------ Data for review ------

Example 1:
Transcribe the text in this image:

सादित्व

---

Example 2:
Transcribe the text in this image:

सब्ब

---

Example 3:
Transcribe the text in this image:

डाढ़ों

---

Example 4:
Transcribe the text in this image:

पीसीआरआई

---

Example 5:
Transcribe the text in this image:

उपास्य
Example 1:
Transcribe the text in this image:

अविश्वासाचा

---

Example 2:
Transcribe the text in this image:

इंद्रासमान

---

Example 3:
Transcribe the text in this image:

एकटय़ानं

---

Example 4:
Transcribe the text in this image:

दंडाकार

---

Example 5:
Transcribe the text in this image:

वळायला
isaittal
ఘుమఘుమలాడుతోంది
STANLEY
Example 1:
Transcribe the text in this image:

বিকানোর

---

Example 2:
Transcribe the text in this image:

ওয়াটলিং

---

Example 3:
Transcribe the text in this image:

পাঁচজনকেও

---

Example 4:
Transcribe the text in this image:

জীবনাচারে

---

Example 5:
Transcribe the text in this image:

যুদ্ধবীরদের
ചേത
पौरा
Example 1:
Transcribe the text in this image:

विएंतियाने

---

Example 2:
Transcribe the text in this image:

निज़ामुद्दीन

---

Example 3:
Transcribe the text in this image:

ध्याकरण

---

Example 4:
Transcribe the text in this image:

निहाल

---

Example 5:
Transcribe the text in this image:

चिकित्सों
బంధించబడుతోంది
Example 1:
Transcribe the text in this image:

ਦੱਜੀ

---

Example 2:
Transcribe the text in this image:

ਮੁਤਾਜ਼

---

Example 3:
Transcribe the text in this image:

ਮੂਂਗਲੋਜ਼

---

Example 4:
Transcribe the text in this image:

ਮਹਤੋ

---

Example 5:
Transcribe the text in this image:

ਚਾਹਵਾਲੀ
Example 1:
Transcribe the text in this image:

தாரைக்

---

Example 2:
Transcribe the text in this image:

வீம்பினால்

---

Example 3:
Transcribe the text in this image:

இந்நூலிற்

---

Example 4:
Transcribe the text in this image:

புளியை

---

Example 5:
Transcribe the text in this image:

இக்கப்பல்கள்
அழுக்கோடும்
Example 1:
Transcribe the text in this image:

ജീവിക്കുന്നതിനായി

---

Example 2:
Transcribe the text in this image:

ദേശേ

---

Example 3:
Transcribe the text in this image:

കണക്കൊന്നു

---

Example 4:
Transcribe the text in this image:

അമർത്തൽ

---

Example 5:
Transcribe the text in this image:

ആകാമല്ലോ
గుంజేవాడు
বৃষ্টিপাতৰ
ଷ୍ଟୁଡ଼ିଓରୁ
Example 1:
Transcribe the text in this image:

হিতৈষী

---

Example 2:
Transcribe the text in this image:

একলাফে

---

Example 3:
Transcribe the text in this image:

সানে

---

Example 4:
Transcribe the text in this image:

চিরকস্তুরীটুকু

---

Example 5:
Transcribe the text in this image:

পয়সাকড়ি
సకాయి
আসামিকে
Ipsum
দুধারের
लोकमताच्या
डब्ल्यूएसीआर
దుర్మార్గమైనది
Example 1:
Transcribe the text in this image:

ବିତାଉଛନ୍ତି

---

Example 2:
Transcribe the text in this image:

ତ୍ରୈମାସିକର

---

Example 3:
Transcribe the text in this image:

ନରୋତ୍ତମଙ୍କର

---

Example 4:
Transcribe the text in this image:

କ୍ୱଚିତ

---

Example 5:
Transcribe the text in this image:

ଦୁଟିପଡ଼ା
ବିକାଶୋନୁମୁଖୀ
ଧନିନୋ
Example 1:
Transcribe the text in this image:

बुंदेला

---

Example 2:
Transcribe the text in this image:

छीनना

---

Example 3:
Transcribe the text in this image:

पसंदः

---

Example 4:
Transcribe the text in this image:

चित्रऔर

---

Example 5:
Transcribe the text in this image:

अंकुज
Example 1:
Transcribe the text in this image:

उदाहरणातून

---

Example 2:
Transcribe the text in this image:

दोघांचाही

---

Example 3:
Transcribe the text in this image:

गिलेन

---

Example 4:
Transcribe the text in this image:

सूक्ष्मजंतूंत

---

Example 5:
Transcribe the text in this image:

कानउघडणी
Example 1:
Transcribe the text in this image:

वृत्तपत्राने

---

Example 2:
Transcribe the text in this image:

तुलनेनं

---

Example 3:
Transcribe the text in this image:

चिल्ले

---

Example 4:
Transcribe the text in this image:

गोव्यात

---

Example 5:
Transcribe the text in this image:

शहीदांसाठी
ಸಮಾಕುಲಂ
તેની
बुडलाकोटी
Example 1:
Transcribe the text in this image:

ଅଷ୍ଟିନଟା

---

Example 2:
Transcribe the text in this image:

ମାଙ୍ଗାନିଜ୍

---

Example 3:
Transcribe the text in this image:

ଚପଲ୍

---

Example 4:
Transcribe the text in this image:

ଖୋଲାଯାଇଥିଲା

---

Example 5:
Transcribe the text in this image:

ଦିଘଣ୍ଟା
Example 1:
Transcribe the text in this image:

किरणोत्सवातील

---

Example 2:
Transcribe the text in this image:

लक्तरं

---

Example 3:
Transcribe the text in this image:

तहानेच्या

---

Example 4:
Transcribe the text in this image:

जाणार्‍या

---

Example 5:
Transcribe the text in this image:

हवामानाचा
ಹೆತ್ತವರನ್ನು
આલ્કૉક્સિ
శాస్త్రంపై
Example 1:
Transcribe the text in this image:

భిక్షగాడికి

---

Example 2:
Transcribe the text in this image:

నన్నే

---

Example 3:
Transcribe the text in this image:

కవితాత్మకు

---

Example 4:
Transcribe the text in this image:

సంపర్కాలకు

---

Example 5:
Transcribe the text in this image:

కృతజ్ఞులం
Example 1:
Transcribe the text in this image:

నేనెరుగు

------

**Task**
Make an exact copy of the material above.

**Response to this task**
Example 1:
Transcribe the text in this image:

सादित्व

---

Example 2:
Transcribe the text in this image:

सब्ब

---

Example 3:
Transcribe the text in this image:

डाढ़ों

---

Example 4:
Transcribe the text in this image:

पीसीआरआई

---

Example 5:
Transcribe the text in this image:

उपास्य
Example 1:
Transcribe the text in this image:

अविश्वासाचा

---

Example 2:
Transcribe the text in this image:

इंद्रासमान

---

Example 3:
Transcribe the text in this image:

एकटय़ानं

---

Example 4:
Transcribe the text in this image:

दंडाकार

---

Example 5:
Transcribe the text in this image:

वळायला
isaittal
ఘుమఘుమలాడుతోంది
STANLEY
Example 1:
Transcribe the text in this image:

বিকানোর

---

Example 2:
Transcribe the text in this image:

ওয়াটলিং

---

Example 3:
Transcribe the text in this image:

পাঁচজনকেও

---

Example 4:
Transcribe the text in this image:

জীবনাচারে

---

Example 5:
Transcribe the text in this image:

যুদ্ধবীরদের
ചേത
पौरा
Example 1:
Transcribe the text in this image:

विएंतियाने

---

Example 2:
Transcribe the text in this image:

निज़ामुद्दीन

---

Example 3:
Transcribe the text in this image:

ध्याकरण

---

Example 4:
Transcribe the text in this image:

निहाल

---

Example 5:
Transcribe the text in this image:

चिकित्सों
బంధించబడుతోంది
Example 1:
Transcribe the text in this image:

ਦੱਜੀ

---

Example 2:
Transcribe the text in this image:

ਮੁਤਾਜ਼

---

Example 3:
Transcribe the text in this image:

ਮੂਂਗਲੋਜ਼

---

Example 4:
Transcribe the text in this image:

ਮਹਤੋ

---

Example 5:
Transcribe the text in this image:

ਚਾਹਵਾਲੀ
Example 1:
Transcribe the text in this image:

தாரைக்

---

Example 2:
Transcribe the text in this image:

வீம்பினால்

---

Example 3:
Transcribe the text in this image:

இந்நூலிற்

---

Example 4:
Transcribe the text in this image:

புளியை

---

Example 5:
Transcribe the text in this image:

இக்கப்பல்கள்
அழுக்கோடும்
Example 1:
Transcribe the text in this image:

ജീവിക്കുന്നതിനായി

---

Example 2:
Transcribe the text in this image:

ദേശേ

---

Example 3:
Transcribe the text in this image:

കണക്കൊന്നു

---

Example 4:
Transcribe the text in this image:

അമർത്തൽ

---

Example 5:
Transcribe the text in this image:

ആകാമല്ലോ
గుంజేవాడు
বৃষ্টিপাতৰ
ଷ୍ଟୁଡ଼ିଓରୁ
Example 1:
Transcribe the text in this image:

হিতৈষী

---

Example 2:
Transcribe the text in this image:

একলাফে

---

Example 3:
Transcribe the text in this image:

সানে

---

Example 4:
Transcribe the text in this image:

চিরকস্তুরীটুকু

---

Example 5:
Transcribe the text in this image:

পয়সাকড়ি
సకాయి
আসামিকে
Ipsum
দুধারের
लोकमताच्या
डब्ल्यूएसीआर
దుర్మార్గమైనది
Example 1:
Transcribe the text in this image:

ବିତାଉଛନ୍ତି

---

Example 2:
Transcribe the text in this image:

ତ୍ରୈମାସିକର

---

Example 3:
Transcribe the text in this image:

ନରୋତ୍ତମଙ୍କର

---

Example 4:
Transcribe the text in this image:

କ୍ୱଚିତ

---

Example 5:
Transcribe the text in this image:

ଦୁଟିପଡ଼ା
ବିକାଶୋନୁମୁଖୀ
ଧନିନୋ
Example 1:
Transcribe the text in this image:

बुंदेला

---

Example 2:
Transcribe the text in this image:

छीनना

---

Example 3:
Transcribe the text in this image:

पसंदः

---

Example 4:
Transcribe the text in this image:

चित्रऔर

---

Example 5:
Transcribe the text in this image:

अंकुज
Example 1:
Transcribe the text in this image:

उदाहरणातून

---

Example 2:
Transcribe the text in this image:

दोघांचाही

---

Example 3:
Transcribe the text in this image:

गिलेन

---

Example 4:
Transcribe the text in this image:

सूक्ष्मजंतूंत

---

Example 5:
Transcribe the text in this image:

कानउघडणी
Example 1:
Transcribe the text in this image:

वृत्तपत्राने

---

Example 2:
Transcribe the text in this image:

तुलनेनं

---

Example 3:
Transcribe the text in this image:

चिल्ले

---

Example 4:
Transcribe the text in this image:

गोव्यात

---

Example 5:
Transcribe the text in this image:

शहीदांसाठी
ಸಮಾಕುಲಂ
તેની
बुडलाकोटी
Example 1:
Transcribe the text in this image:

ଅଷ୍ଟିନଟା

---

Example 2:
Transcribe the text in this image:

ମାଙ୍ଗାନିଜ୍

---

Example 3:
Transcribe the text in this image:

ଚପଲ୍

---

Example 4:
Transcribe the text in this image:

ଖୋଲାଯାଇଥିଲା

---

Example 5:
Transcribe the text in this image:

ଦିଘଣ୍ଟା
Example 1:
Transcribe the text in this image:

किरणोत्सवातील

---

Example 2:
Transcribe the text in this image:

लक्तरं

---

Example 3:
Transcribe the text in this image:

तहानेच्या

---

Example 4:
Transcribe the text in this image:

जाणार्‍या

---

Example 5:
Transcribe the text in this image:

हवामानाचा
ಹೆತ್ತವರನ್ನು
આલ્કૉક્સિ
శాస్త్రంపై
Example 1:
Transcribe the text in this image:

భిక్షగాడికి

---

Example 2:
Transcribe the text in this image:

నన్నే

---

Example 3:
Transcribe the text in this image:

కవితాత్మకు

---

Example 4:
Transcribe the text in this image:

సంపర్కాలకు

---

Example 5:
Transcribe the text in this image:

కృతజ్ఞులం
Example 1:
Transcribe the text in this image:

నేనెరుగు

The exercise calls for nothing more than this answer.